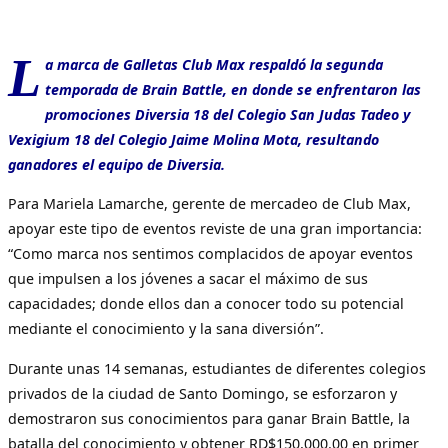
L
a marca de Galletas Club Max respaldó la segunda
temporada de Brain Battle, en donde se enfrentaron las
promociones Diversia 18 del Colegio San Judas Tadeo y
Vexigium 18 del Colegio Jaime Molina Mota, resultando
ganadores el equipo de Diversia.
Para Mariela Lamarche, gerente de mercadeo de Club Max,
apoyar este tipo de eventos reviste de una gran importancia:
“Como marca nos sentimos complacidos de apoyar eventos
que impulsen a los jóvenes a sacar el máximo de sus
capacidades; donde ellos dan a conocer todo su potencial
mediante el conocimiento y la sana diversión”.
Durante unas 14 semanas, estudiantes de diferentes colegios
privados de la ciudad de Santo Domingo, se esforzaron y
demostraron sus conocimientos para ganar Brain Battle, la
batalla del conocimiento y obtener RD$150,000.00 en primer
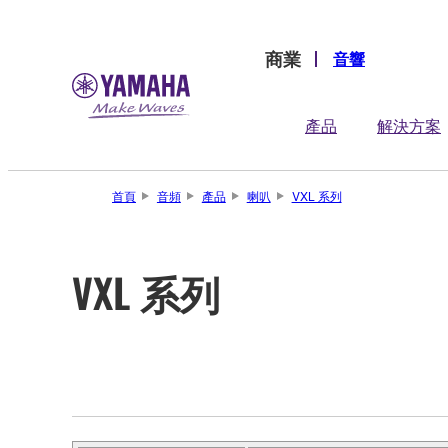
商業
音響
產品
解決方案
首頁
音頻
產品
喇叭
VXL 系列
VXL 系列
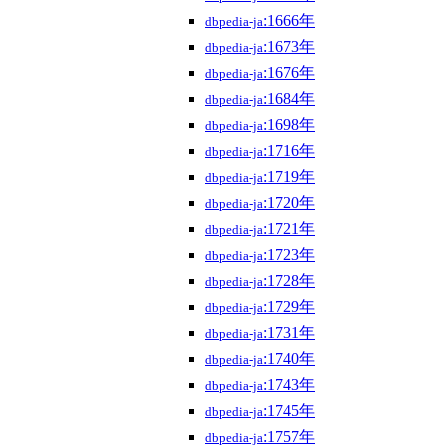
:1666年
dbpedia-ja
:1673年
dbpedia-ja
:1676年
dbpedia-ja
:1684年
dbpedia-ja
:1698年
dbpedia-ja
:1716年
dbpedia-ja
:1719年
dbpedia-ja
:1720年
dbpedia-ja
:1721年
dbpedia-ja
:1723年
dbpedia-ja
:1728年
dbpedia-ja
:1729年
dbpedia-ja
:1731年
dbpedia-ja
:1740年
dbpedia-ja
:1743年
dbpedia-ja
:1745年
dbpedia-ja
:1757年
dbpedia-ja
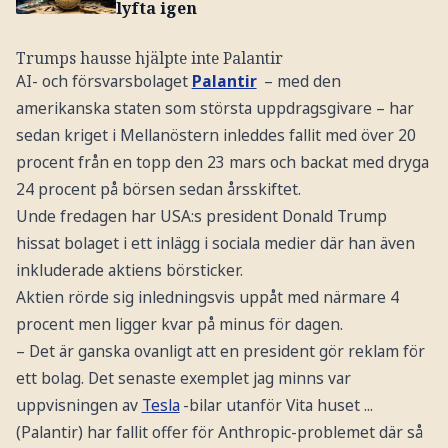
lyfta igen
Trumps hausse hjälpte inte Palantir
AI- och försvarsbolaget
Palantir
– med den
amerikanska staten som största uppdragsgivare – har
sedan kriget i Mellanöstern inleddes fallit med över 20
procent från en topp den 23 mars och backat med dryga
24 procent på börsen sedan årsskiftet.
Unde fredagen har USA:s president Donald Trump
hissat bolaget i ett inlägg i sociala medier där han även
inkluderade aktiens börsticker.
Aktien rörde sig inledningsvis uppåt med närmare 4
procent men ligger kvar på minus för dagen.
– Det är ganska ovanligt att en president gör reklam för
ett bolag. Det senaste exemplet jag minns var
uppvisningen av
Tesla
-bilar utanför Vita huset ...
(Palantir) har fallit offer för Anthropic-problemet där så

Task instructions -> Rewrite the text from the start of the rows through the line containing "Para Mariela Lamarche, gerente", replacing "ganadores" with "vencedores" and leaving everything else unchanged. Do not include the pictures in your answer.

Answer ->
L
a marca de Galletas Club Max respaldó la segunda
temporada de Brain Battle, en donde se enfrentaron las
promociones Diversia 18 del Colegio San Judas Tadeo y
Vexigium 18 del Colegio Jaime Molina Mota, resultando
vencedores el equipo de Diversia.
Para Mariela Lamarche, gerente de mercadeo de Club Max,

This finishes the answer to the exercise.